* Passage provided
Posted: 04/08/11 07:01 PM ET

In my first article I painted a picture of how tough life seems these days, particularly for those struck down by global tragedies that would have been beyond imagination mere months ago. But no matter how compassionate we are, what takes our breath away even faster are stress and pain in our number-one relationship: morning arguments cut off by the slamming of a door, swallowed anger and fear dissolving the energy we need for work, bitter bedtime comments resulting in sleeplessness.

But we need to get on with it, don't we? So we suck it up, take a breath and move on. Still we're vaguely aware that our anger, irritation and frustration are buried in a cauldron of resentment. These quickly boil into internal conversations in which we review the litany of our complaints:

  • When is she really going to listen to me?
  • Does he think I'm stupid?
  • Could she possibly be less grateful?
  • He jokes about me being "high maintenance." What about him?
  • If it weren't for me, we wouldn't even be where we are today!
  • Why in the world do I stay with him?

Do any of these sound familiar? What did I miss?

It's amazing how I can get stuck on a thought ("Tim doesn't trust me"), turn it into a story ("I'm doing a great job, but he always criticizes me") and then gather evidence to prove the point. It works every time. The more upset I get, the more he tells me what's wrong with what I do -- or better yet, how to do it right. Just like clockwork.

* Material provided
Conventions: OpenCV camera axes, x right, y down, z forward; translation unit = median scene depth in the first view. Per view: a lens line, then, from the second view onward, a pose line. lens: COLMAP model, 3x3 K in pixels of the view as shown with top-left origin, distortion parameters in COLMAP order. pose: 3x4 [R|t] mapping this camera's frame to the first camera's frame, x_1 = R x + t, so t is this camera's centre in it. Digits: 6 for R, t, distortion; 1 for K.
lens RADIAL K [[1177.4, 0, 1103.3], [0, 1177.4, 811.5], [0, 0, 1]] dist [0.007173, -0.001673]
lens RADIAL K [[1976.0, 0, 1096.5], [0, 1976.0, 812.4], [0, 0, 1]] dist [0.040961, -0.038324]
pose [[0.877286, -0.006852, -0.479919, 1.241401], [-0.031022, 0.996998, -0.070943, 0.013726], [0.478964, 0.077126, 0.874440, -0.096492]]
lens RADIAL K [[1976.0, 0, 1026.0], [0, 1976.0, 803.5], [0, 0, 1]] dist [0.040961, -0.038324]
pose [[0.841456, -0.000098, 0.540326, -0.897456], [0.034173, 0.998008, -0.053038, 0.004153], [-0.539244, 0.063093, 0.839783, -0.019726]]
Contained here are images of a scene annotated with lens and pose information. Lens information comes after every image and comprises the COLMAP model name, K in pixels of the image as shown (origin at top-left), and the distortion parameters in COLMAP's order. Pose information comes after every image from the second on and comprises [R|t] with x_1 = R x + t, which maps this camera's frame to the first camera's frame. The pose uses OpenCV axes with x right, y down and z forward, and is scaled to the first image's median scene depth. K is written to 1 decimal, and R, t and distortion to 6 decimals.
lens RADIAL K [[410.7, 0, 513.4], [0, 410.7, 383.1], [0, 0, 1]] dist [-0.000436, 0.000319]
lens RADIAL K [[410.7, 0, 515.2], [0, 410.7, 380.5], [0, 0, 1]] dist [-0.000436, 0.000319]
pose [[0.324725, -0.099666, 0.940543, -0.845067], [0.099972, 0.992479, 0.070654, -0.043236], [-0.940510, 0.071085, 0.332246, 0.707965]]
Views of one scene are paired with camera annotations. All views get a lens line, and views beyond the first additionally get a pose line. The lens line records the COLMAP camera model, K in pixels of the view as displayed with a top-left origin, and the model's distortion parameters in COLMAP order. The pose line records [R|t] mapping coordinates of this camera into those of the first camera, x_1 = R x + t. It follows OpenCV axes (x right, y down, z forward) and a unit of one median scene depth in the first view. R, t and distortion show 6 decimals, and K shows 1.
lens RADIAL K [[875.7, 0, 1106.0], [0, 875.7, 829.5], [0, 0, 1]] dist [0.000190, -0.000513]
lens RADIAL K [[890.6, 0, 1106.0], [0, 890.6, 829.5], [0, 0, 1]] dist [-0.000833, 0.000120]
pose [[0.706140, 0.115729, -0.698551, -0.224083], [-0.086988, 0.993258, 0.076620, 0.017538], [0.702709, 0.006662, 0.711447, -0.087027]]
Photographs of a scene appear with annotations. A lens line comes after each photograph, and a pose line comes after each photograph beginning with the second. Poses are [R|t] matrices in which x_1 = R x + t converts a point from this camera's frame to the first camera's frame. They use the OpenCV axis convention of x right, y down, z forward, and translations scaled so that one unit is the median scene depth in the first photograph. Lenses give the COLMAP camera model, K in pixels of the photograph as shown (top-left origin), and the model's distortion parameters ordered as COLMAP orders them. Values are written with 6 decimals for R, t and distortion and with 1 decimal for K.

* What to work on
Could you continue the passage about resentment between partners from its final sentence?

* Output of the exercise
The problem is that all this righteous ping-pong is not getting me what I want.

Does the statement, "It's not about you!" drive you crazy? Me, too. But it gets to us because it's the truth. It is not about me. That's not what I'm here for, not the purpose of my life. What I want is to contribute all I can to a loving, happy marriage in which Tim is living the life of his dreams.

I'm reminded of the Romano Guardini quote I chose when I dedicated "Your Best Year Yet!" to Tim:

But there is such a thing as genuine love, which is always considerate. Its distinguishing characteristic is, in fact, regard for personal dignity. Its effect is to stimulate self-respect in the other person. Its concern is to help the loved one become their true self. In a mysterious way such love finds its truest realization in its power to stimulate the other to attain their highest self-realization.

We're the source of our lives, and creating this kind of genuine love is possible. To do so we need to become more aware of what our self-grasping mind is saying and the pain it's causing. When we carry this poison around, it manifests right before our eyes -- in the same righteous way we scripted it. It's magic -- or, better said, evil.

Try it: hold on tight to one of your complaints about your partner and repeat it to yourself over the course of a day. Get really stirred up about it. Then have a look. How is your life partner doing? How closely does his or her behavior match your story? Scary, isn't it?

It's easy to see that my resentment becomes a brick wall between me and the life I want. When I'm stuck, I'd have to be so wrong to climb over it.

So remembering that I'm the source of my life, I tried an experiment a couple of weeks ago. Every time I had that thought that he didn't trust me, I let it go. Each time I heard the story repeat in my head, I swept it aside. Guess what: Tim hasn't criticized me for weeks!

Since that time I've become more conscious of what my negative inner voice is saying. Mostly it's a story that makes me right and others wrong, just as if it were all about me. I'm more aware than ever that this path is not leading me anywhere I want to go. What I want is a loving, happy marriage in which both of us are healthy.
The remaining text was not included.